We wrapped up our conversation, I thanked him for bringing me coffee and let him know I needed to get back to my call. He positioned himself for a hug so I obliged, but what I wasn’t expecting was the slight forward shift of his hips (aka the pelvic thrust) as he hugged me.
Because I have absolutely no sense, I pulled away from him and said, “Did you just give me a pelvic thrust hug?” He froze and then tried to laugh it off.
Perhaps I’ve been pelvic thrusted before but just never noticed it (lol). However, that evening, it felt blatant, disrespectful and desperate. It was as if that was his last ditch effort to try to entice me.
Once I thought about it, I realized I couldn’t really be mad at him though because I was the one who sent the mixed signal. It was late, and I invited him over.
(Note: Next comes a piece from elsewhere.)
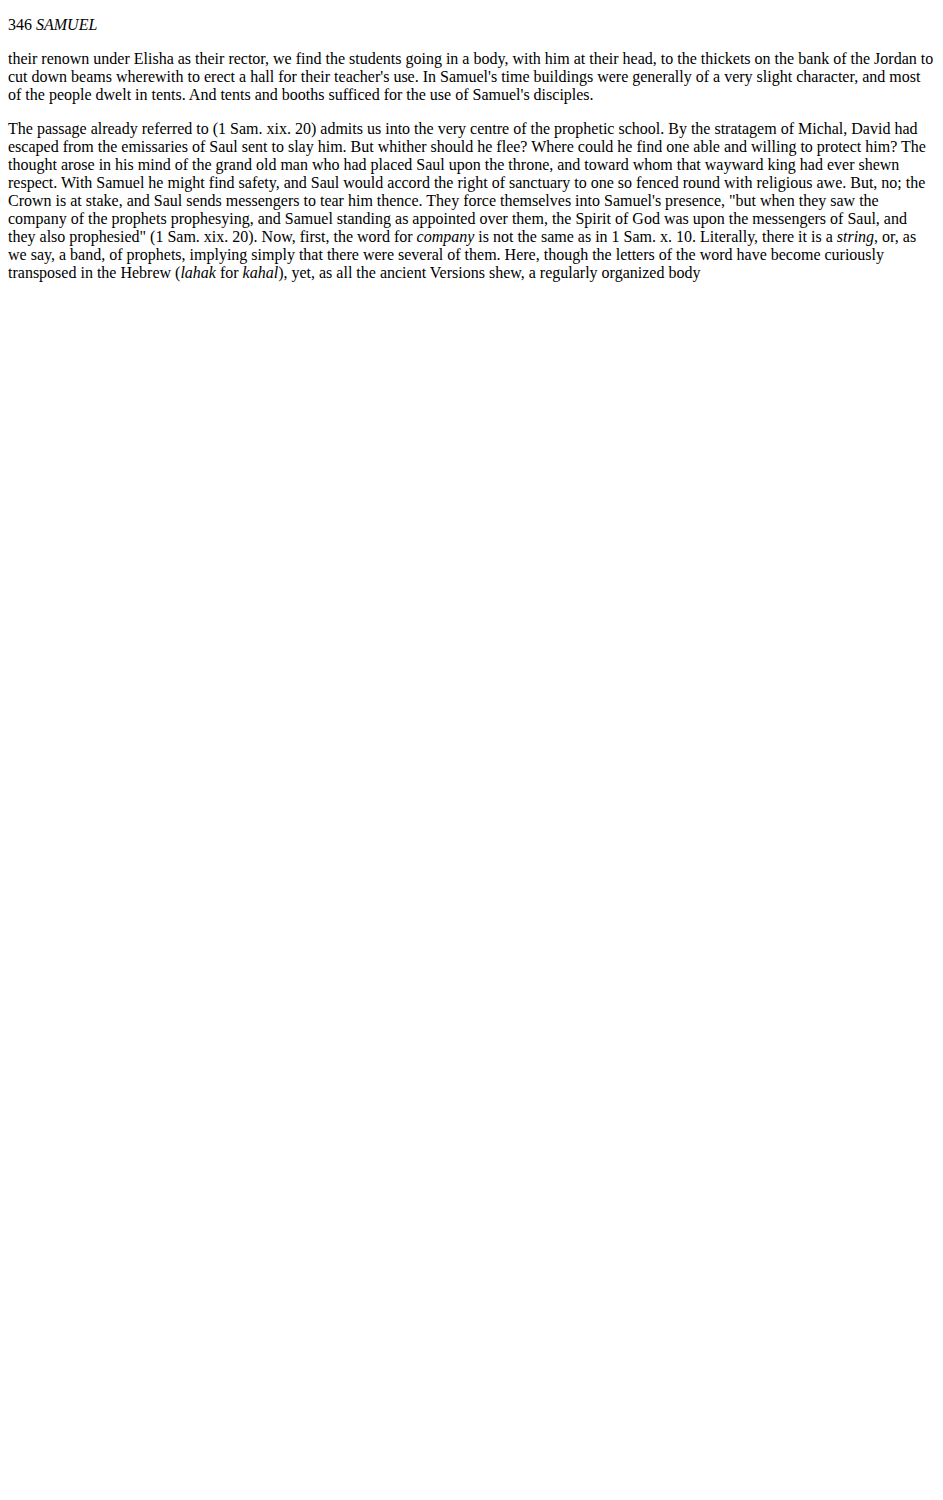346 SAMUEL
their renown under Elisha as their rector, we find the students going in a body, with him at their head, to the thickets on the bank of the Jordan to cut down beams wherewith to erect a hall for their teacher's use. In Samuel's time buildings were generally of a very slight character, and most of the people dwelt in tents. And tents and booths sufficed for the use of Samuel's disciples.
The passage already referred to (1 Sam. xix. 20) admits us into the very centre of the prophetic school. By the stratagem of Michal, David had escaped from the emissaries of Saul sent to slay him. But whither should he flee? Where could he find one able and willing to protect him? The thought arose in his mind of the grand old man who had placed Saul upon the throne, and toward whom that wayward king had ever shewn respect. With Samuel he might find safety, and Saul would accord the right of sanctuary to one so fenced round with religious awe. But, no; the Crown is at stake, and Saul sends messengers to tear him thence. They force themselves into Samuel's presence, "but when they saw the company of the prophets prophesying, and Samuel standing as appointed over them, the Spirit of God was upon the messengers of Saul, and they also prophesied" (1 Sam. xix. 20). Now, first, the word for company is not the same as in 1 Sam. x. 10. Literally, there it is a string, or, as we say, a band, of prophets, implying simply that there were several of them. Here, though the letters of the word have become curiously transposed in the Hebrew (lahak for kahal), yet, as all the ancient Versions shew, a regularly organized body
Typically that is an indication that all signals are “a go.” And given that we hadn’t yet established a firm foundation, my openness was misinterpreted.
This incident helped me to realize the necessity of establishing appropriate boundaries, not only to honor myself and my values, but also to honor the man I am getting to know. So, it may not be the case that house calls are completely out. It just makes more sense to be strategic in how this is done.
5 Strategies for Establishing and Maintaining Boundaries:
- Pray– Acknowledge desire for God to be central to all interactions. Confess motives and surrender those that are self-seeking or rooted in fear. Ask God to guard both of your hearts.
- Value Alignment– Ensure values and goals are aligned. Talk through ways to guard and protect one another’s purity
- Love as Brother and Sister– View the other person as your brother or sister in Christ. Choose to engage in a manner that is honoring to both them and God.
- Accountability– Let someone know you are having company and have them call at a certain time to ensure your company gone.
- Mind Physical Boundaries– Refrain from spending extended periods of time at one another’s homes. Steer clear of bedrooms (or any comfortable horizontal surfaces for that matter).
These strategies work if you are intentional and employ them. I have discovered though, some very real challenges arise when I’ve tried to get creative or find loopholes. I’ve found myself daring to see how close I can get to the edge of the cliff without actually falling off. This is never a wise approach to take. If you’re hard-headed like I am, you may have ventured too far once or a few dozen times. Fret not! Confess it, learn from it, and move on.
Oh, and as for avoiding the pelvic thrust hug…I am getting more in the habit of giving men side hugs. This keeps things safe for both parties involved.